_Selected excerpt_
- - - - -

Recursive generators in javascript

Introduction

If you’ve ever programmed in Python, chances are you’re familiar with generators. They’re somewhat of a bread-and-butter construct in Python that allow you to compute a list lazily, that is: elements are only computed when explicitely asked for. While they do come with a slight overhead compared to regular small lists, they are far superior for handling very large amounts of elements. A regular list or array will always store all of its elements in memory at once. For large amounts of data, this boils down to large amounts of memory. With generators, however, we don’t need to store the entire list in memory at once, we simply generate the values on the fly.

This allows for a couple of really cool tricks. How about an infinite list? Clearly, you could never store a list of, say, all the positive integers, in your computer’s memory because you’d need infinite memory! But, we can represent the list of all positive integers as a generator. Every time you ask it for a value, it simply gives us the next integer. Of course, you should be careful never to perform an operation on the entire list (like, for example, looping over it), because that will cause all the elements of the generator to get calculated, which would never terminate! So what does this look like in javascript? ES6 has introduced a special syntax for defining generators that comes in two parts: function* and yield. Consider the following generator that provides us with the members of a particular rock band:

function* beatles() {
  yield "John";
  yield "Paul";
  yield "George";
  yield "Ringo";
}

The keyword function* signifies that we’re not defining a regular function, but a generator.1The yield keyword represents the values that this generator will produce when we ask for them. Briefly said, a generator will execute its body until it comes across a yield statement, produce the corresponding value, and pause until further values are requested. If we then ask for the next value, the generator will simply continue the execution where it left off, complete with scoped variables and stack frame! How cool is that?

- - - - -

_The data_
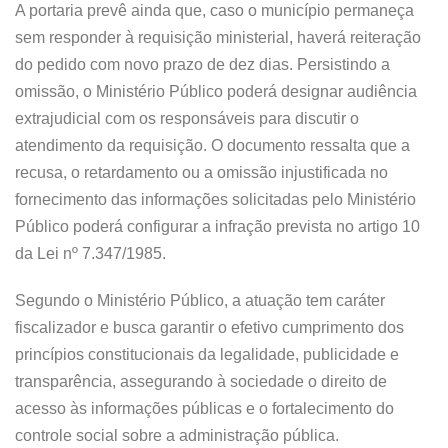
A portaria prevê ainda que, caso o município permaneça
sem responder à requisição ministerial, haverá reiteração
do pedido com novo prazo de dez dias. Persistindo a
omissão, o Ministério Público poderá designar audiência
extrajudicial com os responsáveis para discutir o
atendimento da requisição. O documento ressalta que a
recusa, o retardamento ou a omissão injustificada no
fornecimento das informações solicitadas pelo Ministério
Público poderá configurar a infração prevista no artigo 10
da Lei nº 7.347/1985.
Segundo o Ministério Público, a atuação tem caráter
fiscalizador e busca garantir o efetivo cumprimento dos
princípios constitucionais da legalidade, publicidade e
transparência, assegurando à sociedade o direito de
acesso às informações públicas e o fortalecimento do
controle social sobre a administração pública.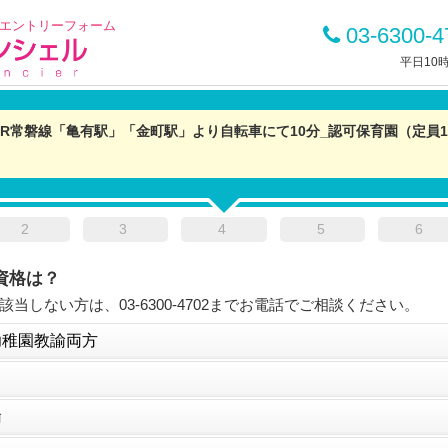
エントリーフォーム
03-6300-4
平日10時
JR常磐線「亀有駅」「金町駅」より自転車にて10分_認可保育園（定員1
2
3
4
5
6
資格は？
当しない方は、03-6300-4702までお電話でご相談ください。
幼稚園教諭両方
諭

- - - - -

_Instruction_
Can you pull out, word for word, the stretch of the article on recursive generators in JavaScript from "If you’ve ever" through "on the fly."?

_Response to the task_
If you’ve ever programmed in Python, chances are you’re familiar with generators. They’re somewhat of a bread-and-butter construct in Python that allow you to compute a list lazily, that is: elements are only computed when explicitely asked for. While they do come with a slight overhead compared to regular small lists, they are far superior for handling very large amounts of elements. A regular list or array will always store all of its elements in memory at once. For large amounts of data, this boils down to large amounts of memory. With generators, however, we don’t need to store the entire list in memory at once, we simply generate the values on the fly.